Please change every "sum" in the data below to "total" and write the data out again with nothing else altered, leaving out the pictures.

--

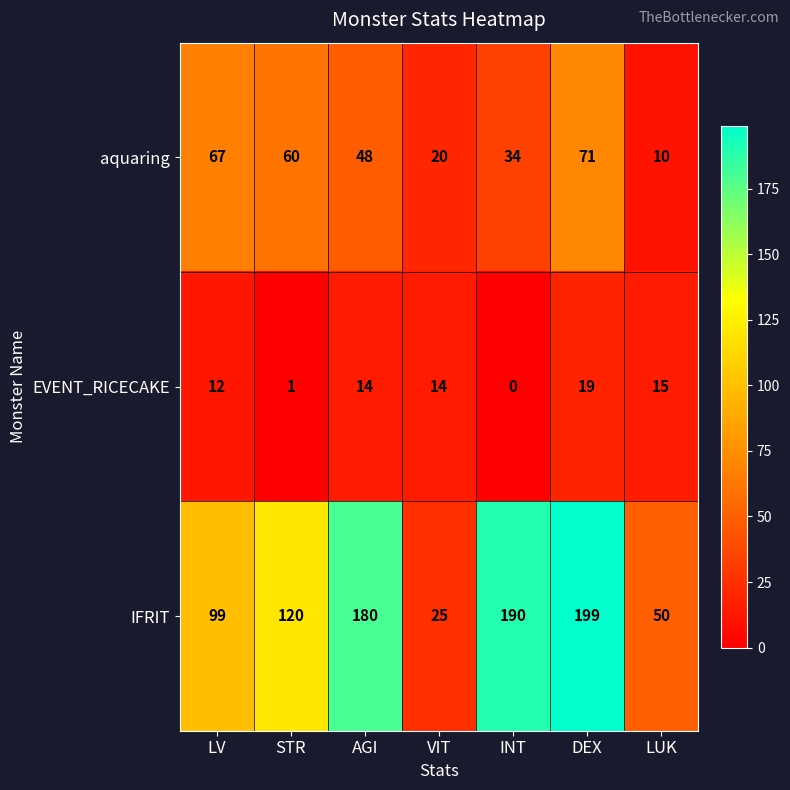

What is the sum of the EVENT_RICECAKE values at LUK and INT?

15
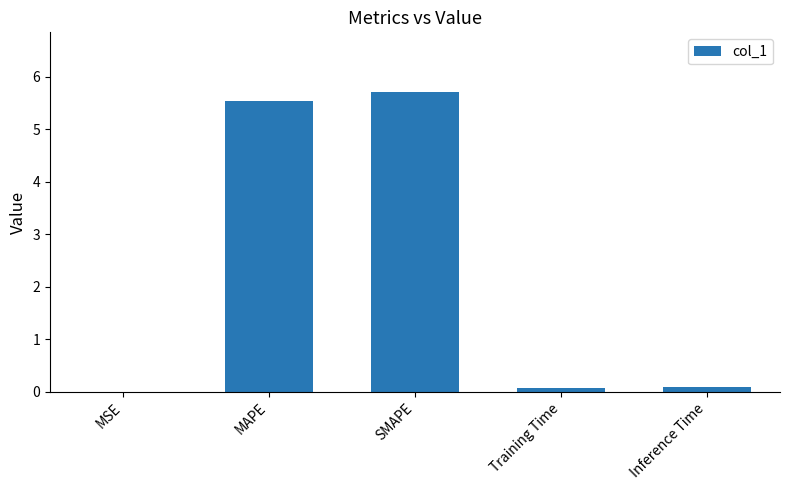

What is the sum of all values?

11.4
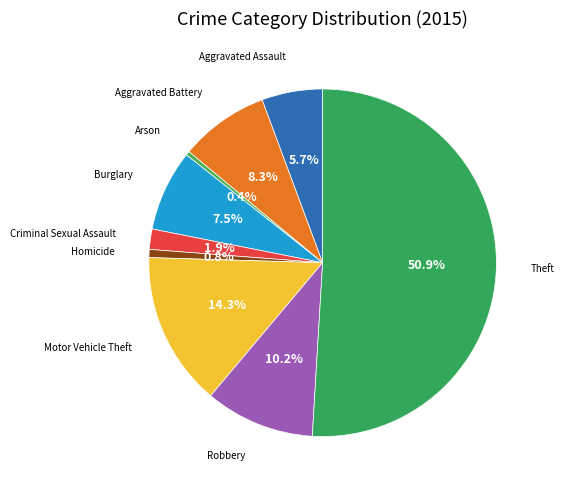

How many slices are in this pie chart?

9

--

[Written reply]
What is the total of the EVENT_RICECAKE values at LUK and INT?

15

What is the total of all values?

11.4

How many slices are in this pie chart?

9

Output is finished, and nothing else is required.